→ **ACTIVITY**:
Rewrite the records below from the very start down through the line containing "Hannover, Arnsberg und Langen jetzt die", putting "Übertragungsrate" in place of "Bandbreite" and leaving everything else unchanged.

→ **INFORMATION SHOWN**:
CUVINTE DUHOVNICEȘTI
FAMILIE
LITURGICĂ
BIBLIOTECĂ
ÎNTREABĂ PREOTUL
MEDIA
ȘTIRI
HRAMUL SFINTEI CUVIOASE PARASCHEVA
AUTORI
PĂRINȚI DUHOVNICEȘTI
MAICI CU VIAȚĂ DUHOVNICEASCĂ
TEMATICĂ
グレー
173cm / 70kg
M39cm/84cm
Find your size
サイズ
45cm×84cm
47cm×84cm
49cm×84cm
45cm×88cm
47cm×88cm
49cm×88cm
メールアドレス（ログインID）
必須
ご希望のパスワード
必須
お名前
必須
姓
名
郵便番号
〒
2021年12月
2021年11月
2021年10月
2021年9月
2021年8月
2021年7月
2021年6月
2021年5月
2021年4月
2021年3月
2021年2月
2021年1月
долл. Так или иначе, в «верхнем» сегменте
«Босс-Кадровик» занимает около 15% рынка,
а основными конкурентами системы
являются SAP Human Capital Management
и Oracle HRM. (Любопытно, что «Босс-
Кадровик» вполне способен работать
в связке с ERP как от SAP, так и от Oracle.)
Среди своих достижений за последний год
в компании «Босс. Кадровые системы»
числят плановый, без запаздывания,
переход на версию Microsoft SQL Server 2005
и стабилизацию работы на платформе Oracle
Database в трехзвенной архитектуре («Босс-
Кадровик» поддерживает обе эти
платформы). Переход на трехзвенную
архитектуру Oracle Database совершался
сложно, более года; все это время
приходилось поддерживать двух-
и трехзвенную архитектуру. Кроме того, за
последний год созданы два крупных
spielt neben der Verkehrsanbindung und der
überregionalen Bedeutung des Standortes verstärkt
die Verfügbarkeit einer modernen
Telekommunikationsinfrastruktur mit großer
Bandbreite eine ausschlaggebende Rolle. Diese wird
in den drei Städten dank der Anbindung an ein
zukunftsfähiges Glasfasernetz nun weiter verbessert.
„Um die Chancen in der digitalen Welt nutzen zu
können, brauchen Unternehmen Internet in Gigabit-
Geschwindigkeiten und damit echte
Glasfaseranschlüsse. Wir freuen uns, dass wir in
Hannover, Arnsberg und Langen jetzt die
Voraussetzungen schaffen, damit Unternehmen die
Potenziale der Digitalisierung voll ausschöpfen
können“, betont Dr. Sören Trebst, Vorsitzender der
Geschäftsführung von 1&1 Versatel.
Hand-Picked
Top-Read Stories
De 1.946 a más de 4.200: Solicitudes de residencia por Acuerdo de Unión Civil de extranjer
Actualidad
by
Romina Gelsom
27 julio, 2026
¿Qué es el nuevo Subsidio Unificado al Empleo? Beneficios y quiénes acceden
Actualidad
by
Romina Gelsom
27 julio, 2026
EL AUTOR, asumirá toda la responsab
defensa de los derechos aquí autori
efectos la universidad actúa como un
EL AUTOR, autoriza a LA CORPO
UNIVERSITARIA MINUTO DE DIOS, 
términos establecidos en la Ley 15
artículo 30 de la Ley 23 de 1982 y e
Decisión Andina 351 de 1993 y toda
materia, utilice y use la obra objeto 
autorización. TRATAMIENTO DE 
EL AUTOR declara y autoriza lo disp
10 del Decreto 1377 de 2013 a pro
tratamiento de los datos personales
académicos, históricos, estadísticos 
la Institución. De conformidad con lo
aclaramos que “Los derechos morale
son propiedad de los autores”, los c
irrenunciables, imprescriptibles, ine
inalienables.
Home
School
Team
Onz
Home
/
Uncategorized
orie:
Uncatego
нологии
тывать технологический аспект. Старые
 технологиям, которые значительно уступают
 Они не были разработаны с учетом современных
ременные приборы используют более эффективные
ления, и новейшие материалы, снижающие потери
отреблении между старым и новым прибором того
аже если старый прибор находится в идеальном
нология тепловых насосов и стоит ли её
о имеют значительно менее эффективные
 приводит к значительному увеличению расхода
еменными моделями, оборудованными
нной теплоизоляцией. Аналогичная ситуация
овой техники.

→ **TASK ANSWER**:
CUVINTE DUHOVNICEȘTI
FAMILIE
LITURGICĂ
BIBLIOTECĂ
ÎNTREABĂ PREOTUL
MEDIA
ȘTIRI
HRAMUL SFINTEI CUVIOASE PARASCHEVA
AUTORI
PĂRINȚI DUHOVNICEȘTI
MAICI CU VIAȚĂ DUHOVNICEASCĂ
TEMATICĂ
グレー
173cm / 70kg
M39cm/84cm
Find your size
サイズ
45cm×84cm
47cm×84cm
49cm×84cm
45cm×88cm
47cm×88cm
49cm×88cm
メールアドレス（ログインID）
必須
ご希望のパスワード
必須
お名前
必須
姓
名
郵便番号
〒
2021年12月
2021年11月
2021年10月
2021年9月
2021年8月
2021年7月
2021年6月
2021年5月
2021年4月
2021年3月
2021年2月
2021年1月
долл. Так или иначе, в «верхнем» сегменте
«Босс-Кадровик» занимает около 15% рынка,
а основными конкурентами системы
являются SAP Human Capital Management
и Oracle HRM. (Любопытно, что «Босс-
Кадровик» вполне способен работать
в связке с ERP как от SAP, так и от Oracle.)
Среди своих достижений за последний год
в компании «Босс. Кадровые системы»
числят плановый, без запаздывания,
переход на версию Microsoft SQL Server 2005
и стабилизацию работы на платформе Oracle
Database в трехзвенной архитектуре («Босс-
Кадровик» поддерживает обе эти
платформы). Переход на трехзвенную
архитектуру Oracle Database совершался
сложно, более года; все это время
приходилось поддерживать двух-
и трехзвенную архитектуру. Кроме того, за
последний год созданы два крупных
spielt neben der Verkehrsanbindung und der
überregionalen Bedeutung des Standortes verstärkt
die Verfügbarkeit einer modernen
Telekommunikationsinfrastruktur mit großer
Übertragungsrate eine ausschlaggebende Rolle. Diese wird
in den drei Städten dank der Anbindung an ein
zukunftsfähiges Glasfasernetz nun weiter verbessert.
„Um die Chancen in der digitalen Welt nutzen zu
können, brauchen Unternehmen Internet in Gigabit-
Geschwindigkeiten und damit echte
Glasfaseranschlüsse. Wir freuen uns, dass wir in
Hannover, Arnsberg und Langen jetzt die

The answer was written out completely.